As the marriage between Juwan Staten and the Flyers came to an end, with him announcing he was transferring to Penn State, a done deal until Ed DeChellis left there, the Dayton fans were expressing hard feelings toward the father.

“Billy Staten is toxic,” wrote one.

“Billy, you have to look at the reality of what is happening on the court, not the fantasy running in your head,” wrote another.

But that’s fans, and fans, well, they will be fans.

Tom Archdeacon is a respected veteran columnist with the Dayton Daily News and the Springfield Sun.

This is what he wrote, and it wasn’t kind to either father or son:

“Billy Staten, Juwan’s dad, claimed his son liked playing at UD, but he could not play for Gregory, who has since departed for Georgia Tech. Actually Billy said a whole lot more than that and some bridges at UD weren’t just burned, they were blown to smithereens.
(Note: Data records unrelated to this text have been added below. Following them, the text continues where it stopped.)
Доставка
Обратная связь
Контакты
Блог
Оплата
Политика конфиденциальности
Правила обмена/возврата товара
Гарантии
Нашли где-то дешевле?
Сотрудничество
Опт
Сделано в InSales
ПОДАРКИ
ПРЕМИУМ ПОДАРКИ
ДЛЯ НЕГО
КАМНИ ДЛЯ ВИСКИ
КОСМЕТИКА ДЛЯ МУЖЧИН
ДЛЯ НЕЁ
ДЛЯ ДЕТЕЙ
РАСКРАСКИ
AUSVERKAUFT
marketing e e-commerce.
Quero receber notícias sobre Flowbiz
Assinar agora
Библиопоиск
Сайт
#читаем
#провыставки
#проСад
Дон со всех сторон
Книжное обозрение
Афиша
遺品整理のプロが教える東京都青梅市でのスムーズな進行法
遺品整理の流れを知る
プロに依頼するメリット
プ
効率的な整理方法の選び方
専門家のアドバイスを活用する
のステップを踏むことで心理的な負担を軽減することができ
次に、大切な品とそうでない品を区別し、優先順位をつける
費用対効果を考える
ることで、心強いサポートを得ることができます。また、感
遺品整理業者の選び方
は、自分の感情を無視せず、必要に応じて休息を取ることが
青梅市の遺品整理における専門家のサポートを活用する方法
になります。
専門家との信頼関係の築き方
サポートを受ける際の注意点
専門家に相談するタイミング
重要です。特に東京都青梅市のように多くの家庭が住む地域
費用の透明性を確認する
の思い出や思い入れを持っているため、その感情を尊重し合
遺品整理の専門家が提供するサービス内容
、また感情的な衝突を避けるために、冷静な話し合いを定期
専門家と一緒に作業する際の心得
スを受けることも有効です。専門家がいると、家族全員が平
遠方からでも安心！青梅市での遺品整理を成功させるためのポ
“As for some of Staten’s teammates, their issues were with him — and, among other things, the chemistry in the locker room — not his dad.”

The question of whether this father-son combination presented a problem that could flare up at West Virginia is worth addressing.

As best as it can be put together, Juwan and Billy Staten didn’t feel he was being used to his best by Gregory, even though he shot dismally and ran the club. But those kind of things happen and they did the right thing by transferring to Penn State rather than letting the situation simmer.

And when DeChellis exited, re-opening the recruitment of his son made sense, for he had no idea what system would be played.

Perhaps being as vocal as he was rather than remaining in the background hurt Billy Staten’s image, made him look like some kind of Svengali manipulating his son, but it doesn’t appear he led his son down any kind of wrong path.

Winding up playing for Bob Huggins at West Virginia seems to be a happy ending.

Certainly, as you may guess, Huggins isn’t concerned about dealing with Billy Staten.

“We recruit them and I deal with the kids. I never really have dealt with parents,” Huggins said.

Huggins admits he had one lady call him once.

She did not call back.

“And a lady called me this year and set up a meeting, but it never came off,” he said.

When you’ve won 670 games as Huggins has, you have an idea of how to coach kids without the help of their parents, guardians, friends or, for that matter, the media’s advice.